- _TASK TO COMPLETE_
Output all of the records exactly as written.

Items listed in a dataset:
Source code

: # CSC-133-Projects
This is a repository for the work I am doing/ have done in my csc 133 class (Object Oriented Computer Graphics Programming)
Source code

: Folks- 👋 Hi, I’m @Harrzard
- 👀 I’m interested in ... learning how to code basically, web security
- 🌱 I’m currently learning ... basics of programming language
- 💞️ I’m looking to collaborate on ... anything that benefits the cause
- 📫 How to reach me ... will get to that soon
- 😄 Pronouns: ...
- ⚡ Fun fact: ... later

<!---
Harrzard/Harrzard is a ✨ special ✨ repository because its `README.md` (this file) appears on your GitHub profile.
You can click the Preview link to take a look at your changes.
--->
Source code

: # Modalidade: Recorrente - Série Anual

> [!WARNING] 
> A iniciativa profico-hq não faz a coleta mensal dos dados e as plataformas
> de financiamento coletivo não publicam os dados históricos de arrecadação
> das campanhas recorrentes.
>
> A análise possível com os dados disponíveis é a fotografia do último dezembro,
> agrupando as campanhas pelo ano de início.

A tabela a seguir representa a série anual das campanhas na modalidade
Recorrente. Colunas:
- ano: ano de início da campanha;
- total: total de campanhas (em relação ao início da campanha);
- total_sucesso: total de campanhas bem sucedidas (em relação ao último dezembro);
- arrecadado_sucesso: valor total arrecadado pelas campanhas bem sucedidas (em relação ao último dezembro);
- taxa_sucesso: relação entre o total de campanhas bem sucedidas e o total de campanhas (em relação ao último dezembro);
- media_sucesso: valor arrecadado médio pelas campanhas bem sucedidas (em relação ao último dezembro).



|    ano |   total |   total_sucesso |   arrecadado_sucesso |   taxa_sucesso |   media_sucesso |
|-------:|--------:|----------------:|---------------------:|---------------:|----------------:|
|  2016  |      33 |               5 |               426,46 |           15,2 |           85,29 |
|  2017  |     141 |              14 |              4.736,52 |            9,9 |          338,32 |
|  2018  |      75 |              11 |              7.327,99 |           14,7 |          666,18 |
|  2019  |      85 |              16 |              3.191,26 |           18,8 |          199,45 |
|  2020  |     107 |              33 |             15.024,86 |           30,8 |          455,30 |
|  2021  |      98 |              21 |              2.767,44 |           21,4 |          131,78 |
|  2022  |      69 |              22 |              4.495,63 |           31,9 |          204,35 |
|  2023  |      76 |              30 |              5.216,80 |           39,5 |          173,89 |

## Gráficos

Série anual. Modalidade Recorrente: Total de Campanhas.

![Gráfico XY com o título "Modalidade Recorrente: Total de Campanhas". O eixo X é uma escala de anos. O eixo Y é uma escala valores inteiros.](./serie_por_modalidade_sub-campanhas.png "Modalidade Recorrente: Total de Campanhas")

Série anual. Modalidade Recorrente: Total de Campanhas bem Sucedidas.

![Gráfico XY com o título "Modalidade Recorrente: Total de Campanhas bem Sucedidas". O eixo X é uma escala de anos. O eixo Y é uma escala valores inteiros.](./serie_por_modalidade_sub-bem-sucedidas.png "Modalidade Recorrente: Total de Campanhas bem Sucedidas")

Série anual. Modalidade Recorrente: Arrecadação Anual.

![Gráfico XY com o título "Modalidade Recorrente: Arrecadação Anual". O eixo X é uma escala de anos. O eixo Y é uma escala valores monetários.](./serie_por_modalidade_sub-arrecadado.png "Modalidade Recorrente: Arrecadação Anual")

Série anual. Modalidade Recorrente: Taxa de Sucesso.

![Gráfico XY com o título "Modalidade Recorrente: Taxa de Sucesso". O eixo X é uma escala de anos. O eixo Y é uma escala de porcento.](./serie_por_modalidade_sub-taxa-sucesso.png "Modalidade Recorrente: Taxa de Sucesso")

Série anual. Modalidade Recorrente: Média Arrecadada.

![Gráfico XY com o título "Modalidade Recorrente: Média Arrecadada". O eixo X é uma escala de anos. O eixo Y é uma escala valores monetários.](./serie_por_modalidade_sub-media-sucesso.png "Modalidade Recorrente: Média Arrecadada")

- _THE ANSWER_
Source code

: # CSC-133-Projects
This is a repository for the work I am doing/ have done in my csc 133 class (Object Oriented Computer Graphics Programming)
Source code

: Folks- 👋 Hi, I’m @Harrzard
- 👀 I’m interested in ... learning how to code basically, web security
- 🌱 I’m currently learning ... basics of programming language
- 💞️ I’m looking to collaborate on ... anything that benefits the cause
- 📫 How to reach me ... will get to that soon
- 😄 Pronouns: ...
- ⚡ Fun fact: ... later

<!---
Harrzard/Harrzard is a ✨ special ✨ repository because its `README.md` (this file) appears on your GitHub profile.
You can click the Preview link to take a look at your changes.
--->
Source code

: # Modalidade: Recorrente - Série Anual

> [!WARNING] 
> A iniciativa profico-hq não faz a coleta mensal dos dados e as plataformas
> de financiamento coletivo não publicam os dados históricos de arrecadação
> das campanhas recorrentes.
>
> A análise possível com os dados disponíveis é a fotografia do último dezembro,
> agrupando as campanhas pelo ano de início.

A tabela a seguir representa a série anual das campanhas na modalidade
Recorrente. Colunas:
- ano: ano de início da campanha;
- total: total de campanhas (em relação ao início da campanha);
- total_sucesso: total de campanhas bem sucedidas (em relação ao último dezembro);
- arrecadado_sucesso: valor total arrecadado pelas campanhas bem sucedidas (em relação ao último dezembro);
- taxa_sucesso: relação entre o total de campanhas bem sucedidas e o total de campanhas (em relação ao último dezembro);
- media_sucesso: valor arrecadado médio pelas campanhas bem sucedidas (em relação ao último dezembro).



|    ano |   total |   total_sucesso |   arrecadado_sucesso |   taxa_sucesso |   media_sucesso |
|-------:|--------:|----------------:|---------------------:|---------------:|----------------:|
|  2016  |      33 |               5 |               426,46 |           15,2 |           85,29 |
|  2017  |     141 |              14 |              4.736,52 |            9,9 |          338,32 |
|  2018  |      75 |              11 |              7.327,99 |           14,7 |          666,18 |
|  2019  |      85 |              16 |              3.191,26 |           18,8 |          199,45 |
|  2020  |     107 |              33 |             15.024,86 |           30,8 |          455,30 |
|  2021  |      98 |              21 |              2.767,44 |           21,4 |          131,78 |
|  2022  |      69 |              22 |              4.495,63 |           31,9 |          204,35 |
|  2023  |      76 |              30 |              5.216,80 |           39,5 |          173,89 |

## Gráficos

Série anual. Modalidade Recorrente: Total de Campanhas.

![Gráfico XY com o título "Modalidade Recorrente: Total de Campanhas". O eixo X é uma escala de anos. O eixo Y é uma escala valores inteiros.](./serie_por_modalidade_sub-campanhas.png "Modalidade Recorrente: Total de Campanhas")

Série anual. Modalidade Recorrente: Total de Campanhas bem Sucedidas.

![Gráfico XY com o título "Modalidade Recorrente: Total de Campanhas bem Sucedidas". O eixo X é uma escala de anos. O eixo Y é uma escala valores inteiros.](./serie_por_modalidade_sub-bem-sucedidas.png "Modalidade Recorrente: Total de Campanhas bem Sucedidas")

Série anual. Modalidade Recorrente: Arrecadação Anual.

![Gráfico XY com o título "Modalidade Recorrente: Arrecadação Anual". O eixo X é uma escala de anos. O eixo Y é uma escala valores monetários.](./serie_por_modalidade_sub-arrecadado.png "Modalidade Recorrente: Arrecadação Anual")

Série anual. Modalidade Recorrente: Taxa de Sucesso.

![Gráfico XY com o título "Modalidade Recorrente: Taxa de Sucesso". O eixo X é uma escala de anos. O eixo Y é uma escala de porcento.](./serie_por_modalidade_sub-taxa-sucesso.png "Modalidade Recorrente: Taxa de Sucesso")

Série anual. Modalidade Recorrente: Média Arrecadada.

![Gráfico XY com o título "Modalidade Recorrente: Média Arrecadada". O eixo X é uma escala de anos. O eixo Y é uma escala valores monetários.](./serie_por_modalidade_sub-media-sucesso.png "Modalidade Recorrente: Média Arrecadada")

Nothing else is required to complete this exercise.